• _EXTRAIT DE L'ARTICLE_:
Brexit : quels risques pour l’Europe ?
Deux horizons temporels doivent être distingués pour envisager les effets du Brexit :
– A court terme, le résultat du référendum aura des conséquences directes sur l’activité économique. Au Royaume-Uni, l’incertitude autour du calendrier de négociations et la chute brutale de la livre sterling, qui pénalisera le pouvoir d’achat et poussera l’inflation à la hausse, sera néfaste sur la consommation privée et l’investissement. En Europe, les exportations devraient pâtir d’une baisse de la demande britannique (zone euro, Suède).
– A long terme, les conséquences de la sortie du Royaume-Uni sur ses relations économiques et financières avec ses anciens partenaires de l’UE dépendront de ses modalités. Plusieurs possibilités existent, qui vont d’une sortie en douceur par un accord préservant l’accès au marché unique du Royaume-Uni, à une rupture plus brutale que constituerait un fonctionnement basé sur les règles de l’OMC.
Le Brexit suscite trois types de risques : un risque commercial, des risques monétaires et financiers, des risques institutionnels.
Un risque commercial important pour le Royaume-Uni et certains de ses partenaire de l’UE
Le poids de l’économie britannique en fait un partenaire commercial majeur pour l’Union européenne. Inversement, la part de l’Union européenne représente près de la moitié des débouchés aux exportations britanniques. D’un côté comme de l’autre, un ralentissement des échanges commerciaux entre le Royaume-Uni et les autres membres de l’Union européenne serait un frein à la croissance.

• _ENREGISTREMENTS_:
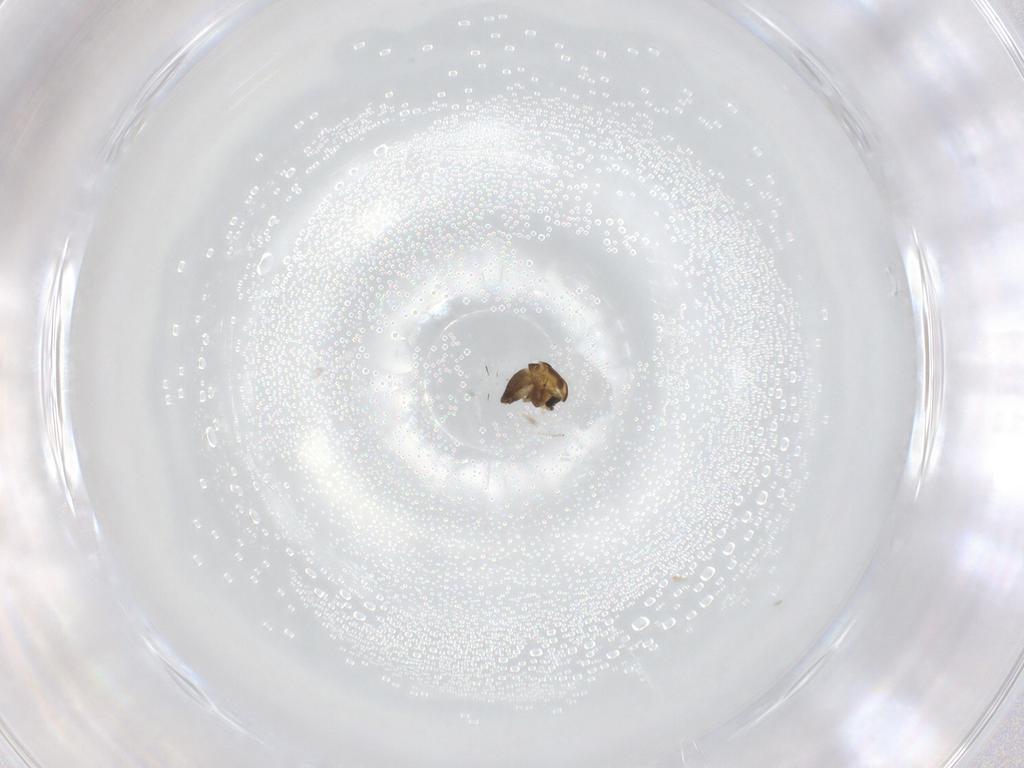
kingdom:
--
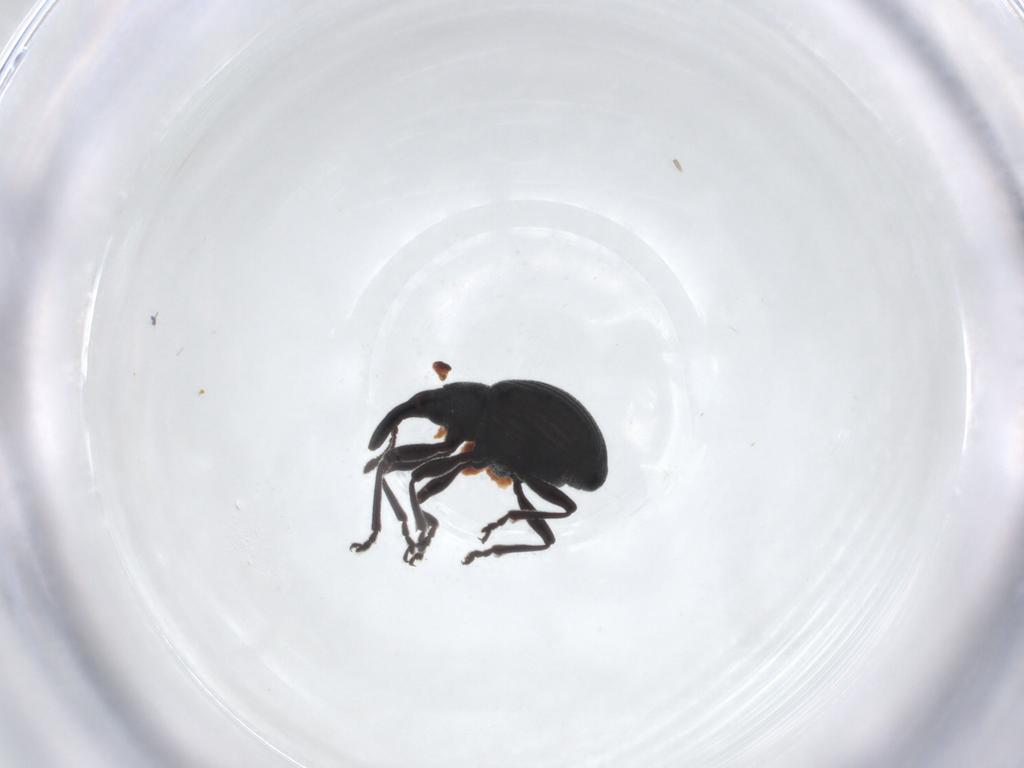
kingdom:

• _EXERCICE BREF_: Citez mot pour mot le passage de l'article consacré au Brexit qui s'ouvre sur les mots « Un risque commercial important » et se clôt sur « à la croissance. ». Appuyez-vous exclusivement sur l'article consacré au Brexit.

• _CORRIGÉ_:
Un risque commercial important pour le Royaume-Uni et certains de ses partenaire de l’UE
Le poids de l’économie britannique en fait un partenaire commercial majeur pour l’Union européenne. Inversement, la part de l’Union européenne représente près de la moitié des débouchés aux exportations britanniques. D’un côté comme de l’autre, un ralentissement des échanges commerciaux entre le Royaume-Uni et les autres membres de l’Union européenne serait un frein à la croissance.